– Тебе тоже.

Бывают периоды, когда человек топчется на месте; и он смиряется с этим не так легко, как раньше. Я открыла окно. В Париже пахло асфальтом и грозой, и этот запах немного разбавил прохладой томительный летний зной. Я проводила Андре взглядом. Наверное, именно в эти моменты, когда он уходит, я сильнее всего ощущаю его присутствие: высокая фигура постепенно тает вдали, но я знаю, что он вернется; и вот он исчезает из вида. Улица пустеет, но я знаю: он этой же дорогой вернется обратно. Здесь его дом, его стихия. Я абсолютно уверена в этом, и эта уверенность даже важнее его физического присутствия.

Я долго сидела на балконе. С высоты шестого этажа Париж был виден как на ладони. Я смотрела на голубей, парящих над шиферными крышами, и на дымовые трубы, которые напоминали цветочные горшки. Строительные краны красного и желтого цвета были похожи на молящихся людей, воздевших к небу свои железные руки. Пять, девять, десять – я насчитала десять штук. Вдруг мой взгляд наткнулся на высокую стену, сплошь покрытую крошечными отверстиями, – только что построенное здание. Видела я и башни в форме пирамид, и новенькие небоскребы. Когда же бульвар Эдгара Кине успел превратиться в автостоянку? Кажется, совсем недавно, но я уже не помню его другим. Конечно, можно открыть фотоальбом, чтобы сравнить старые снимки со случившимися переменами, и сильно удивиться, но мне не хочется этого делать. Мне нравится жить настоящим и смотреть, как меняется мир; я привыкаю к этим изменениям так быстро, что порой совсем не замечаю их.

На столе лежали папки и белая бумага, напоминающие о том, что пора браться за работу.

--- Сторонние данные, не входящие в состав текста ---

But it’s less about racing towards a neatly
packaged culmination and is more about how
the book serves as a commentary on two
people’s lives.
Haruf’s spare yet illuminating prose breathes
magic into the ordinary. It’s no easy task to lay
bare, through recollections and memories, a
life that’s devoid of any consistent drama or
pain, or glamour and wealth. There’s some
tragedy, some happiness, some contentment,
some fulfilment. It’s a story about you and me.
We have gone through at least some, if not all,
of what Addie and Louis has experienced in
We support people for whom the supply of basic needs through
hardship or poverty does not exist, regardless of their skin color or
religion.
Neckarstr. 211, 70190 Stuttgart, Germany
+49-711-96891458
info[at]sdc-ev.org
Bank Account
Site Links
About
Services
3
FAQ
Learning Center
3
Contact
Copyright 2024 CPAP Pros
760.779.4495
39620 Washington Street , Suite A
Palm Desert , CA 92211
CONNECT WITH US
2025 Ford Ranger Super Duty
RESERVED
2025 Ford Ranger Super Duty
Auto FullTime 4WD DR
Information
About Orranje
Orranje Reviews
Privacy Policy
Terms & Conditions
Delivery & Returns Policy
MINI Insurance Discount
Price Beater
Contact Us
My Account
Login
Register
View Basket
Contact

Но хоровод мыслей в голове никак не давал сосредоточиться. Сегодня вечером должен прийти Филипп. Мы почти месяц не виделись. Я зашла в его комнату, где до сих пор оставались его вещи – книги, бумаги, старый серый свитер и пара фиолетовых пижам. Я так и не решилась сделать в ней ремонт. Во-первых, не было ни времени, ни денег. Во-вторых, мне не хотелось верить в то, что мы с Филиппом стали чужими друг другу людьми. Я вернулась в библиотеку. Там благоухал большой букет роз – ярких и юных, словно первая весенняя зелень. Теперь эта квартира уже не казалась мне пустынной. Все было как прежде. Я с любовью смотрела на знакомые подушки ярких и нежных цветов, разбросанные на диванах. Польские фарфоровые куклы, словацкие фигурки разбойников и португальские петушки сидели на своих местах. В голове мысли: «Филипп вернется сюда. Если мне вдруг станет грустно, можно и поплакать. Но как же непросто совладать с этим радостным нетерпением».

Мне захотелось вдохнуть запах лета. Выйдя на улицу, я увидела, как рослый негр – алжирец с кожей, по цвету напоминающей стену, – в синем макинтоше и серой фетровой шляпе спокойно подметает тротуар. На бульваре Эдгара Кине я смешалась с толпой гуляющих. Я редко выхожу на улицу по утрам, поэтому рынок – необычное зрелище для меня (в это время здесь всегда бойко идет торговля, в любую погоду). Маленькая старушка неспешно прохаживалась от прилавка к прилавку. Откинув голову назад, чтобы кудри не лезли в глаза, она крепко сжимала ручки своей пустой хозяйственной сумки. Раньше я никогда не обращала внимания на стариков. Они казались мне живыми трупами. Теперь я вижу в них мужчин или женщин чуть старше меня. На эту старушку я обратила внимание, когда она попросила у мясника немного обрезков для кошек. «Какие там кошки! – воскликнул мясник, когда она ушла. – Нет у нее никаких кошек. Она сварит эту похлебку себе». Мяснику это показалось забавным. Вскоре старушка уже выбирала отбросы под прилавками, пока рослый негр не смахнул их в ручей. Таких людей, живущих на сто восемьдесят франков в месяц, более миллиона. А еще три миллиона человек живет вообще за чертой бедности.